Dänemark: "Nicht westliche" Bewohner unerwünscht

15 offizielle „Ghettos“ sollen gentrifiziert und Migranten dafür auch in bürgerliche Viertel umgesiedelt werden.

von Jens Mattern

In Vollsmose, einem Vorort der dänischen Großstadt Odense, dominieren Bausünden aus den Siebzigerjahren, lang gestreckte Wohnblocks in Betongrau, aufgelockert durch Satellitenschüsseln. Das Straßenbild wirkt südländisch, siebzig Prozent der Einwohner haben einen Migrationshintergrund. Dies soll sich ändern. Dänemark will bis zum Jahr 2030 eine Obergrenze von 30 Prozent für „nicht westliche“ Bewohner in den Vierteln größerer Städte umsetzen.

„Wir haben die nächsten zehn Jahre Zeit, um ein Gleichgewicht in unserer Integrationspolitik zu schaffen und zu regeln, wie wir zusammen leben und arbeiten“, kündigte Kaare Dybvad Bek an. Der 36-jährige Innenminister des sozialdemokratisch regierten Landes ist für die Wohnpolitik zuständig.

100.000 leben in "harten Ghettos"

Betroffen sind 100.000 Menschen in 15 Vierteln, die ganz offiziell in einem „harten Ghetto“ leben. Bek spricht lieber von Gebieten mit einem „anwachsenden Risiko von religiösen und kulturellen Parallel-Gesellschaften“. Dies sind Viertel, auf die mindestens zwei dieser vier Kriterien zutreffen: Die Arbeitslosenquote liegt über 40 Prozent; mehr als 60 Prozent der 39- bis 50-Jährigen ist ohne höhere Bildung; die Kriminalitätsrate liegt dreifach über dem Landesdurchschnitt; das Bruttoeinkommen dafür unter 55 Prozent des Einkommensdurchschnitts.

Die bisher laut angedachten Maßnahmen: Wohnungsbewerber für gewisse Viertel haben Bildungsstandards zu entsprechen und eine Beschäftigung vorzuweisen.
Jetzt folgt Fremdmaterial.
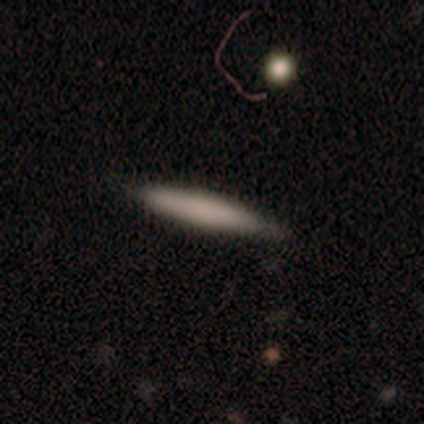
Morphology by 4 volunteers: Q: Smooth or featured?
A: smooth (100%)
Q: How rounded?
A: cigar-shaped (75%); runner-up: in between (25%)
Q: Merging?
A: none (100%)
Auch soll per Verordnung Kommunen untersagt werden, Personen, die nicht aus EU-Staaten stammen, einen Wohnraum zuzuweisen. Zudem gebe es auch die Möglichkeit, Gebäude mit Sozialwohnungen abzureißen.

Bürgertum ist entsetzt

„Als Kommunismus durch die Hintertür“ bezeichnet Heidi Bank von der liberal-bürgerlichen Partei Venstre die Idee, Vermieter gegebenenfalls zu zwingen, Menschen mit Migrationshintergrund aufzunehmen. So könnten „kriminelle Clans“ bürgerliche Wohngegenden fluten. Ansonsten begrüßt die Partei, die bis 2019 regierte, die Pläne der Regierung, gegen die Parallelgesellschaften vorzugehen.

Vermieter zur Aufnahme von Migranten zu zwingen, findet wiederum den Beifall der Einheitsliste, eine der drei kleinen Linksparteien, die die sozialdemokratische Minderheitsregierung stützt.

Kindergartenpflicht mit 25 Wochenstunden

Vollsmose gehört zu den 15 „harten Ghettos“, wo etwa eine Kindergartenpflicht von 25 Wochenstunden gilt. Seit 2010 gibt es in Dänemark die sogenannte „Ghetto-Liste“, die jedes Jahr im Dezember aktualisiert wird. 2030 soll sich die Liste erübrigt haben. Dänemarks Sozialdemokraten sind europaweit für ihre harte Linie in der Migrationspolitik bekannt.

11 Prozent der 5,8 Millionen Dänen haben Migrationshintergrund, davon kommen 58 Prozent aus „nicht westlichen“ Ländern.